_ACTIVITY_: Count every line in the entries that follow where the word "LIST" appears, then state only the total.

──────────────────────────────

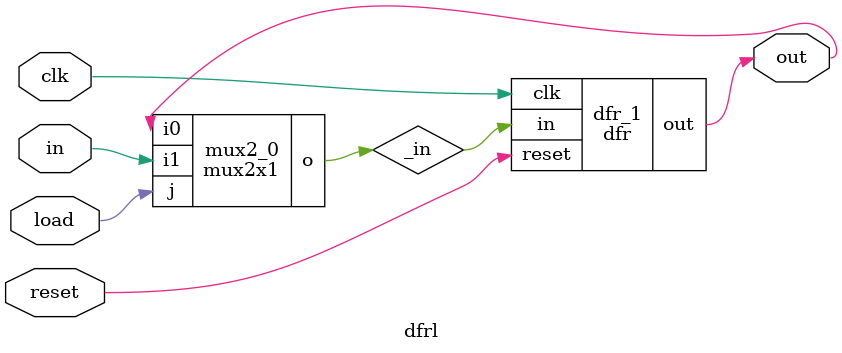
<source format=v>
module invert (input wire i, output wire o);
    assign o = !i;
endmodule

module and2 (input wire i0, i1, output wire o);
  assign o = i0 & i1;
endmodule

module mux2x1 (input wire i0, i1, j, output wire o);
  assign o = (j==0)?i0:i1;
endmodule

module df (input wire clk, in, output wire out);
  reg df_out;
  always@(posedge clk) df_out <= in;
  assign out = df_out;
endmodule

module dfr (input wire clk, reset, in, output wire out);
  wire reset_, df_in;
  invert invert_0 (reset, reset_);
  and2 and2_0 (in, reset_, df_in);
  df df_0 (clk, df_in, out);
endmodule

module dfrl (input wire clk, reset, load, in, output wire out);
  wire _in;
  mux2x1 mux2_0(out, in, load, _in);
  dfr dfr_1(clk, reset, _in, out);
endmodule
</source>
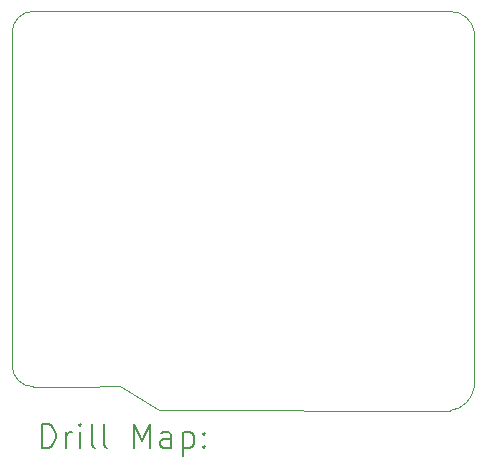
<source format=gbr>
%TF.GenerationSoftware,KiCad,Pcbnew,(6.0.7)*%
%TF.CreationDate,2022-09-12T19:52:28+08:00*%
%TF.ProjectId,STM32Breakout,53544d33-3242-4726-9561-6b6f75742e6b,rev?*%
%TF.SameCoordinates,Original*%
%TF.FileFunction,Drillmap*%
%TF.FilePolarity,Positive*%
%FSLAX45Y45*%
G04 Gerber Fmt 4.5, Leading zero omitted, Abs format (unit mm)*
G04 Created by KiCad (PCBNEW (6.0.7)) date 2022-09-12 19:52:28*
%MOMM*%
%LPD*%
G01*
G04 APERTURE LIST*
%ADD10C,0.100000*%
%ADD11C,0.200000*%
G04 APERTURE END LIST*
D10*
X8813800Y-11480162D02*
X8483600Y-11277600D01*
X7567924Y-11101076D02*
G75*
G03*
X7745724Y-11278876I177796J-4D01*
G01*
X7567924Y-11101076D02*
X7567924Y-8279124D01*
X8126724Y-11278876D02*
X7745724Y-11278876D01*
X7745724Y-8101324D02*
X11278876Y-8102600D01*
X11480803Y-8280400D02*
G75*
G03*
X11278876Y-8102600I-201923J-25760D01*
G01*
X11480800Y-11278876D02*
X11480800Y-8280400D01*
X11278876Y-11481436D02*
G75*
G03*
X11480800Y-11278876I-30356J232186D01*
G01*
X7745724Y-8101324D02*
G75*
G03*
X7567924Y-8279124I-4J-177796D01*
G01*
X8813800Y-11480162D02*
X11278876Y-11481438D01*
X8483600Y-11277600D02*
X8126724Y-11278876D01*
D11*
X7820543Y-11796914D02*
X7820543Y-11596914D01*
X7868162Y-11596914D01*
X7896733Y-11606438D01*
X7915781Y-11625486D01*
X7925304Y-11644533D01*
X7934828Y-11682629D01*
X7934828Y-11711200D01*
X7925304Y-11749295D01*
X7915781Y-11768343D01*
X7896733Y-11787390D01*
X7868162Y-11796914D01*
X7820543Y-11796914D01*
X8020543Y-11796914D02*
X8020543Y-11663581D01*
X8020543Y-11701676D02*
X8030066Y-11682629D01*
X8039590Y-11673105D01*
X8058638Y-11663581D01*
X8077685Y-11663581D01*
X8144352Y-11796914D02*
X8144352Y-11663581D01*
X8144352Y-11596914D02*
X8134828Y-11606438D01*
X8144352Y-11615962D01*
X8153876Y-11606438D01*
X8144352Y-11596914D01*
X8144352Y-11615962D01*
X8268162Y-11796914D02*
X8249114Y-11787390D01*
X8239590Y-11768343D01*
X8239590Y-11596914D01*
X8372924Y-11796914D02*
X8353876Y-11787390D01*
X8344352Y-11768343D01*
X8344352Y-11596914D01*
X8601495Y-11796914D02*
X8601495Y-11596914D01*
X8668162Y-11739771D01*
X8734828Y-11596914D01*
X8734828Y-11796914D01*
X8915781Y-11796914D02*
X8915781Y-11692152D01*
X8906257Y-11673105D01*
X8887209Y-11663581D01*
X8849114Y-11663581D01*
X8830066Y-11673105D01*
X8915781Y-11787390D02*
X8896733Y-11796914D01*
X8849114Y-11796914D01*
X8830066Y-11787390D01*
X8820543Y-11768343D01*
X8820543Y-11749295D01*
X8830066Y-11730248D01*
X8849114Y-11720724D01*
X8896733Y-11720724D01*
X8915781Y-11711200D01*
X9011019Y-11663581D02*
X9011019Y-11863581D01*
X9011019Y-11673105D02*
X9030066Y-11663581D01*
X9068162Y-11663581D01*
X9087209Y-11673105D01*
X9096733Y-11682629D01*
X9106257Y-11701676D01*
X9106257Y-11758819D01*
X9096733Y-11777867D01*
X9087209Y-11787390D01*
X9068162Y-11796914D01*
X9030066Y-11796914D01*
X9011019Y-11787390D01*
X9191971Y-11777867D02*
X9201495Y-11787390D01*
X9191971Y-11796914D01*
X9182447Y-11787390D01*
X9191971Y-11777867D01*
X9191971Y-11796914D01*
X9191971Y-11673105D02*
X9201495Y-11682629D01*
X9191971Y-11692152D01*
X9182447Y-11682629D01*
X9191971Y-11673105D01*
X9191971Y-11692152D01*
M02*

</source>
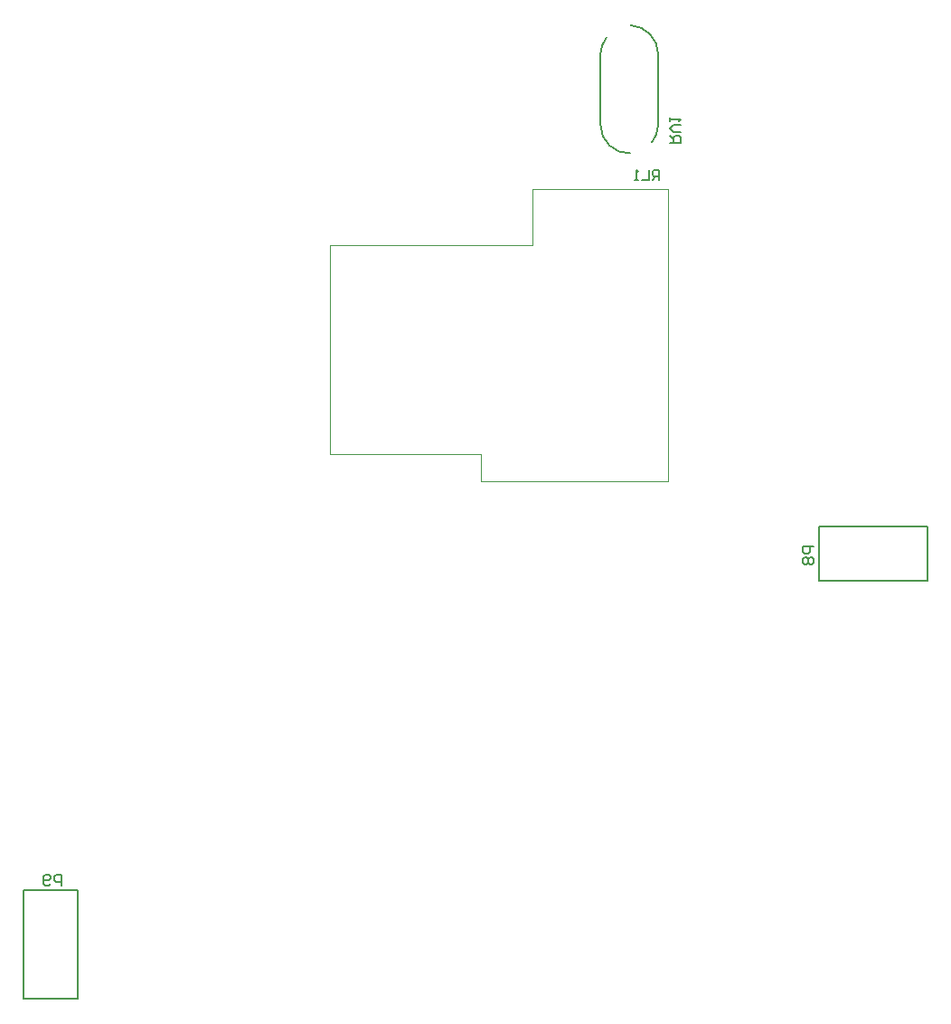
<source format=gbo>
G04 Layer_Color=32896*
%FSLAX44Y44*%
%MOMM*%
G71*
G01*
G75*
%ADD26C,0.2000*%
%ADD68C,0.1000*%
%ADD70C,0.1270*%
D26*
X1340654Y708189D02*
X1442254D01*
X1340654Y758989D02*
X1442254D01*
X1340654Y708189D02*
Y758989D01*
X1442254Y708189D02*
Y758989D01*
X646980Y317537D02*
Y419137D01*
X596180Y317537D02*
Y419137D01*
Y317537D02*
X646980D01*
X596180Y419137D02*
X646980D01*
X1141864Y1216878D02*
G03*
X1136334Y1201519I21451J-16397D01*
G01*
X1190334D02*
G03*
X1164372Y1228499I-27000J0D01*
G01*
X1184320Y1118530D02*
G03*
X1190334Y1135519I-20986J16988D01*
G01*
X1136334D02*
G03*
X1164333Y1108537I27000J0D01*
G01*
X1190334Y1135519D02*
Y1201519D01*
X1136334Y1135519D02*
Y1201519D01*
D68*
X883022Y827429D02*
X1024022D01*
Y801429D02*
Y827429D01*
Y801429D02*
X1200022D01*
Y1075429D01*
X1073022D02*
X1200022D01*
X1073022Y1022429D02*
Y1075429D01*
X883022Y1022429D02*
X1073022D01*
X883022Y827429D02*
Y1022429D01*
D70*
X631500Y423527D02*
Y433524D01*
X626502D01*
X624836Y431858D01*
Y428525D01*
X626502Y426859D01*
X631500D01*
X621503Y425193D02*
X619837Y423527D01*
X616505D01*
X614839Y425193D01*
Y431858D01*
X616505Y433524D01*
X619837D01*
X621503Y431858D01*
Y430191D01*
X619837Y428525D01*
X614839D01*
X1335805Y740518D02*
X1325809D01*
Y735520D01*
X1327475Y733854D01*
X1330807D01*
X1332473Y735520D01*
Y740518D01*
X1327475Y730521D02*
X1325809Y728855D01*
Y725523D01*
X1327475Y723857D01*
X1329141D01*
X1330807Y725523D01*
X1332473Y723857D01*
X1334139D01*
X1335805Y725523D01*
Y728855D01*
X1334139Y730521D01*
X1332473D01*
X1330807Y728855D01*
X1329141Y730521D01*
X1327475D01*
X1330807Y728855D02*
Y725523D01*
X1201520Y1118355D02*
X1211517D01*
Y1123353D01*
X1209851Y1125019D01*
X1206518D01*
X1204852Y1123353D01*
Y1118355D01*
Y1121687D02*
X1201520Y1125019D01*
X1211517Y1128352D02*
X1204852D01*
X1201520Y1131684D01*
X1204852Y1135016D01*
X1211517D01*
X1201520Y1138348D02*
Y1141681D01*
Y1140014D01*
X1211517D01*
X1209851Y1138348D01*
X1191520Y1083355D02*
Y1093352D01*
X1186522D01*
X1184856Y1091685D01*
Y1088353D01*
X1186522Y1086687D01*
X1191520D01*
X1188188D02*
X1184856Y1083355D01*
X1181523Y1093352D02*
Y1083355D01*
X1174859D01*
X1171526D02*
X1168194D01*
X1169860D01*
Y1093352D01*
X1171526Y1091685D01*
M02*

</source>
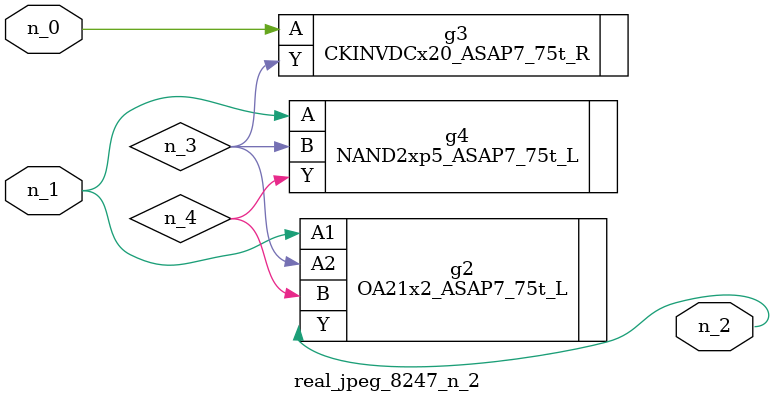
<source format=v>
module real_jpeg_8247_n_2 (n_1, n_0, n_2);

input n_1;
input n_0;

output n_2;

wire n_4;
wire n_3;

CKINVDCx20_ASAP7_75t_R g3 ( 
.A(n_0),
.Y(n_3)
);

OA21x2_ASAP7_75t_L g2 ( 
.A1(n_1),
.A2(n_3),
.B(n_4),
.Y(n_2)
);

NAND2xp5_ASAP7_75t_L g4 ( 
.A(n_1),
.B(n_3),
.Y(n_4)
);


endmodule
</source>
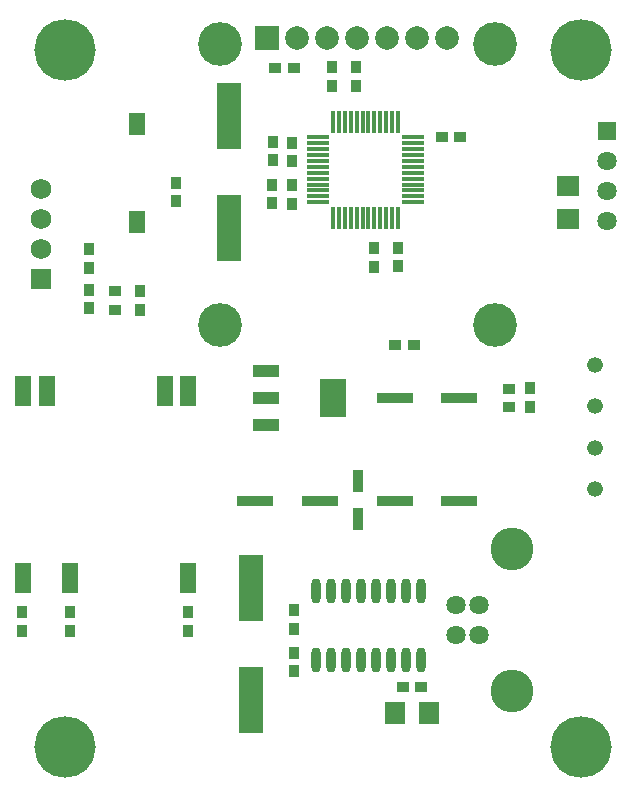
<source format=gts>
G04*
G04 #@! TF.GenerationSoftware,Altium Limited,Altium Designer,19.1.8 (144)*
G04*
G04 Layer_Color=8388736*
%FSLAX25Y25*%
%MOIN*%
G70*
G01*
G75*
%ADD36R,0.04240X0.03500*%
%ADD37R,0.07587X0.06799*%
%ADD38R,0.05224X0.09949*%
%ADD39R,0.03500X0.04437*%
%ADD40R,0.04279X0.03650*%
%ADD41R,0.03500X0.04240*%
%ADD42R,0.05618X0.07193*%
%ADD43O,0.07587X0.01600*%
%ADD44O,0.01600X0.07587*%
%ADD45R,0.12311X0.03256*%
%ADD46R,0.08768X0.04043*%
%ADD47R,0.08768X0.13098*%
%ADD48R,0.03650X0.07587*%
%ADD49R,0.06799X0.07587*%
%ADD50O,0.03059X0.08374*%
%ADD51R,0.08374X0.22154*%
%ADD52C,0.20500*%
%ADD53R,0.06406X0.06406*%
%ADD54C,0.06406*%
%ADD55C,0.14279*%
%ADD56R,0.06799X0.06799*%
%ADD57C,0.06799*%
%ADD58C,0.07887*%
%ADD59R,0.07887X0.07887*%
%ADD60C,0.14580*%
%ADD61C,0.05224*%
D36*
X927500Y408000D02*
D03*
X933602D02*
D03*
X878051Y431000D02*
D03*
X871949D02*
D03*
X912000Y338500D02*
D03*
X918102D02*
D03*
X914398Y224500D02*
D03*
X920500D02*
D03*
D37*
X969500Y391512D02*
D03*
Y380488D02*
D03*
D38*
X787795Y261067D02*
D03*
X803543D02*
D03*
X842913D02*
D03*
X787795Y323272D02*
D03*
X795669D02*
D03*
X835039D02*
D03*
X842913D02*
D03*
D39*
X826800Y350350D02*
D03*
Y356650D02*
D03*
X810000Y364201D02*
D03*
Y370500D02*
D03*
X877500Y392000D02*
D03*
Y385701D02*
D03*
X899000Y431299D02*
D03*
Y425000D02*
D03*
X905000Y364701D02*
D03*
Y371000D02*
D03*
X957000Y318000D02*
D03*
Y324299D02*
D03*
X787500Y249568D02*
D03*
Y243269D02*
D03*
X803500Y249568D02*
D03*
Y243269D02*
D03*
D40*
X818569Y356610D02*
D03*
Y350390D02*
D03*
X950000Y324000D02*
D03*
Y317779D02*
D03*
D41*
X810000Y350898D02*
D03*
Y357000D02*
D03*
X839000Y392551D02*
D03*
Y386449D02*
D03*
X871000Y385898D02*
D03*
Y392000D02*
D03*
X877500Y406000D02*
D03*
Y399898D02*
D03*
X871062Y406297D02*
D03*
Y400195D02*
D03*
X891000Y425000D02*
D03*
Y431102D02*
D03*
X913000Y371000D02*
D03*
Y364898D02*
D03*
X878002Y243996D02*
D03*
Y250098D02*
D03*
Y236047D02*
D03*
Y229945D02*
D03*
X843000Y243398D02*
D03*
Y249500D02*
D03*
D42*
X826000Y412339D02*
D03*
Y379661D02*
D03*
D43*
X886055Y407827D02*
D03*
Y405858D02*
D03*
Y403890D02*
D03*
Y401921D02*
D03*
Y399953D02*
D03*
Y397984D02*
D03*
Y396016D02*
D03*
Y394047D02*
D03*
Y392079D02*
D03*
Y390110D02*
D03*
Y388142D02*
D03*
Y386173D02*
D03*
X917945D02*
D03*
Y388142D02*
D03*
Y390110D02*
D03*
Y392079D02*
D03*
Y394047D02*
D03*
X917945Y396016D02*
D03*
Y397984D02*
D03*
Y399953D02*
D03*
X917945Y401921D02*
D03*
Y403890D02*
D03*
Y405858D02*
D03*
Y407827D02*
D03*
D44*
X891173Y381055D02*
D03*
X893142D02*
D03*
X895110D02*
D03*
X897079D02*
D03*
X899047D02*
D03*
X901016D02*
D03*
X902984D02*
D03*
X904953D02*
D03*
X906921D02*
D03*
X908890D02*
D03*
X910858D02*
D03*
X912827D02*
D03*
Y412945D02*
D03*
X910858D02*
D03*
X908890D02*
D03*
X906921D02*
D03*
X904953D02*
D03*
X902984D02*
D03*
X901016D02*
D03*
X899047D02*
D03*
X897079D02*
D03*
X895110D02*
D03*
X893142D02*
D03*
X891173D02*
D03*
D45*
X933327Y321000D02*
D03*
X911673D02*
D03*
X933327Y286500D02*
D03*
X911673D02*
D03*
X886827D02*
D03*
X865173D02*
D03*
D46*
X868779Y330055D02*
D03*
Y321000D02*
D03*
Y311945D02*
D03*
D47*
X891220Y321000D02*
D03*
D48*
X899500Y280701D02*
D03*
Y293299D02*
D03*
D49*
X911988Y216000D02*
D03*
X923012D02*
D03*
D50*
X905500Y256442D02*
D03*
X900500Y233558D02*
D03*
X900500Y256442D02*
D03*
X890500Y233558D02*
D03*
X895500D02*
D03*
X895500Y256442D02*
D03*
X890500D02*
D03*
X885500Y233558D02*
D03*
X910500Y256442D02*
D03*
X915500D02*
D03*
X905500Y233558D02*
D03*
X910500D02*
D03*
X885500Y256442D02*
D03*
X920500D02*
D03*
Y233558D02*
D03*
X915500D02*
D03*
D51*
X864000Y257701D02*
D03*
Y220299D02*
D03*
X856562Y377494D02*
D03*
Y414896D02*
D03*
D52*
X802000Y437000D02*
D03*
X974000D02*
D03*
Y204500D02*
D03*
X802000D02*
D03*
D53*
X982500Y409988D02*
D03*
D54*
Y399988D02*
D03*
Y389988D02*
D03*
Y379988D02*
D03*
X940000Y251842D02*
D03*
X932126D02*
D03*
X940000Y242000D02*
D03*
X932126D02*
D03*
D55*
X950669Y223220D02*
D03*
Y270622D02*
D03*
D56*
X794000Y360500D02*
D03*
D57*
Y370500D02*
D03*
Y380500D02*
D03*
Y390500D02*
D03*
D58*
X929300Y440950D02*
D03*
X919300D02*
D03*
X909300D02*
D03*
X879300D02*
D03*
X889300D02*
D03*
X899300D02*
D03*
D59*
X869300D02*
D03*
D60*
X945100Y345350D02*
D03*
X945200Y438950D02*
D03*
X853400D02*
D03*
Y345250D02*
D03*
D61*
X978500Y290534D02*
D03*
Y332000D02*
D03*
Y318178D02*
D03*
Y304356D02*
D03*
M02*

</source>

──────────────────────────────

_SOLUTION TO THIS EXERCISE_: 2